Saturday, being the first means that my temp job requires my presence should I be available. I was. Got out of bed, typed on something for a while, surfed around and hit a few fun sites, then I rolled through a news site. Lost a space shuttle.
William Gibson is an author I’ve grown quite fond of over the years, or, at least, I’ve taken quite a liking to his canon of work. He poignantly captures [url=http://www.williamgibsonbooks.com/archive/2003_02_01_archive.asp]the moment in a short entry in his web journal.
Astronomically, what was going on? Dark of the moon. Midmorning in NE Texas. Astrologically? Moon conjunct Sun conjunct Neptune, in Aquarius – oppose Jupiter in Leo. Tough call. I’d spoken about this before type of arrangement before, and I’ve looked at global indications and events, more along the lines of the spiritual side of life rather than the physical, but the two are tied together.
Taking that long route to the bus stop again, I paused long enough to calculate and examine the basic chart for the moment. One characteristic stood out, one aspect, a rolling conjunction between the Sun, the Moon and Neptune. Neptune is a source of deception, at times, and it can obfuscate even the clearest of matters.
There’s a spiritual side to Neptune as well, something portion that can test faith, or make one’s faith stronger, or reveal some hidden aspect of one’s faith. But oppose that spiritual obfuscation and confusion with mighty Jupiter in Leo? I was guessing at a figurative explosion, not a real one, laid bare in all its flaming gory glory, splashed over the morning media.
A year or two ago, I had a chance to see a space shuttle streak through the evening sky, a brilliant line of light moving at some incredible speed as it fell to earth after a mission. It arced across the Texas sky, basically northeast, a brilliant streak. The strange, almost ironic point is the technology is older than some of my clients. That space shuttle was “born” in a time before phones were about the size of a small box of matches. A big desktop computer had enough memory to contain maybe a portion of this journal entry, but not much more. And that was the best there was, at the time.
With Jupiter in opposition, I wonder what illusions are being shattered?

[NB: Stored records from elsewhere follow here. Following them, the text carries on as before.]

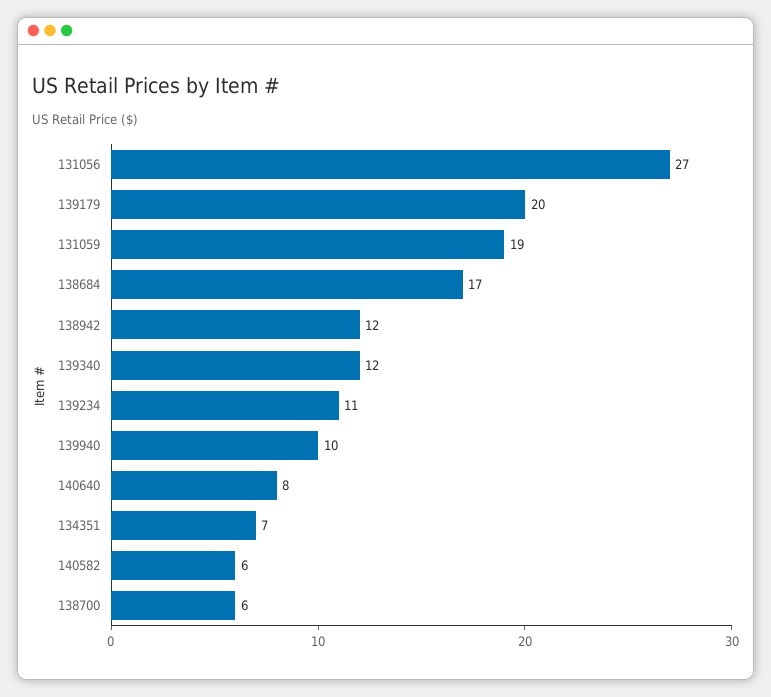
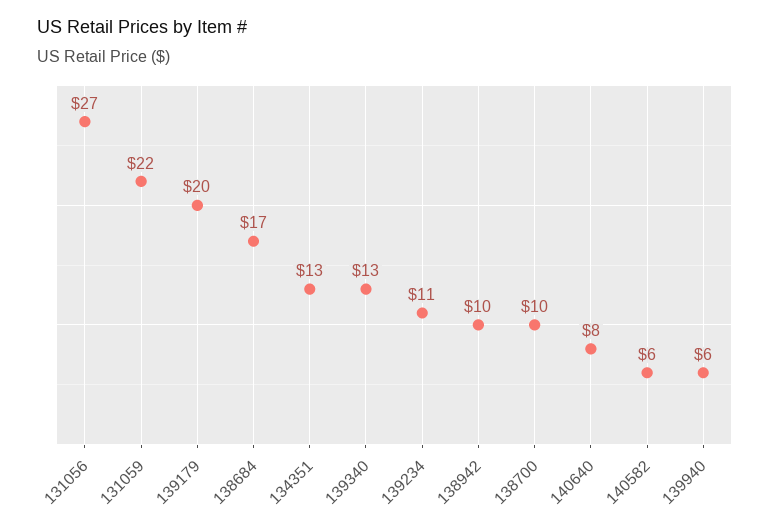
  {
    "131056": 27,
    "139179": 20,
-   "131059": 19,
+   "131059": 22,
    "138684": 17,
-   "138942": 12,
+   "138942": 10,
-   "139340": 12,
+   "139340": 13,
    "139234": 11,
-   "139940": 10,
+   "139940": 6,
    "140640": 8,
-   "134351": 7,
+   "134351": 13,
    "140582": 6,
-   "138700": 6
+   "138700": 10
  }

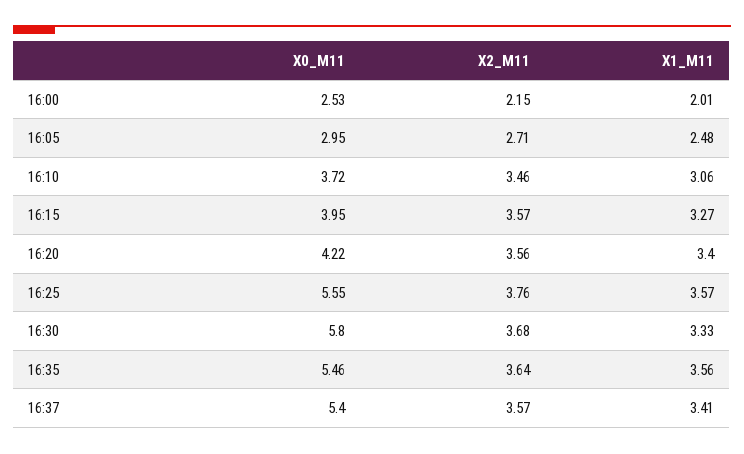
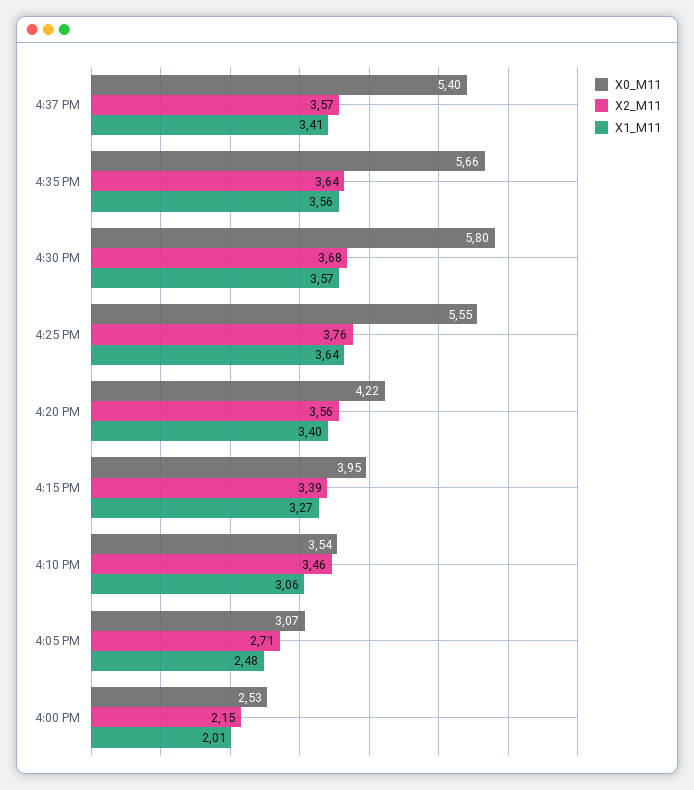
  {
    "X0_M11": {
      "16:00": 2.53,
-     "16:05": 2.95,
+     "16:05": 3.07,
-     "16:10": 3.72,
+     "16:10": 3.54,
      "16:15": 3.95,
      "16:20": 4.22,
      "16:25": 5.55,
      "16:30": 5.8,
-     "16:35": 5.46,
+     "16:35": 5.66,
      "16:37": 5.4
    },
    "X2_M11": {
      "16:00": 2.15,
      "16:05": 2.71,
      "16:10": 3.46,
-     "16:15": 3.57,
+     "16:15": 3.39,
      "16:20": 3.56,
      "16:25": 3.76,
      "16:30": 3.68,
      "16:35": 3.64,
      "16:37": 3.57
    },
    "X1_M11": {
      "16:00": 2.01,
      "16:05": 2.48,
      "16:10": 3.06,
      "16:15": 3.27,
      "16:20": 3.4,
-     "16:25": 3.57,
+     "16:25": 3.64,
-     "16:30": 3.33,
+     "16:30": 3.57,
      "16:35": 3.56,
      "16:37": 3.41
    }
  }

Our technological superiority?
There’s sentiment, above and beyond the sadness associated with the deaths of some brave souls who burned up on return home, a faith in a technology, an invincible nature, that this just usually doesn’t touch us. Bad things don’t happen. But that Leo-Aquarius [fixed fire and fixed air signs] axis brought a fiery termination to something, perhaps something much bigger than just the loss of life.
One of my cousins was enrolled at the university where some of the advance work on the heat-reflecting tiles was done, and he posted along a thoughtful e-mail. He’s trained as a scientist and an engineer – nothing to do with the art of astrology.

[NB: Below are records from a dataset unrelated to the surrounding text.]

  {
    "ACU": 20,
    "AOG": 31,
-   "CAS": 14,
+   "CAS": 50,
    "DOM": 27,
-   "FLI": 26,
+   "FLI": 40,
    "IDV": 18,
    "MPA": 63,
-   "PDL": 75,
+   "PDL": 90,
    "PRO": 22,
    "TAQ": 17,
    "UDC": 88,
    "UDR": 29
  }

My concern is less on the impact within the academic and scientific circles, and more on the outcome of he general psyche of the world. The scientific method is one where a hypothesis is posited, then tested with experimental process, then the results are compared, then one piece is changed in light of the experimental results, and a new hypothesis is posited, tested, and so on. It’s how inquiry works.
In part, it’s what I do in a reading, or, in a broader sense, with my horoscopes. Posit a theory, write a weekly scope to test that idea, if it plays out true, then I have more data to work with. If it doesn’t pan out correctly, then I change my way of looking at something.
What does that have to do with the space shuttle, Neptune and Jupiter? Not a lot. Or, maybe it was fiery end to a theory – I only hope that we keep exploring the boundaries.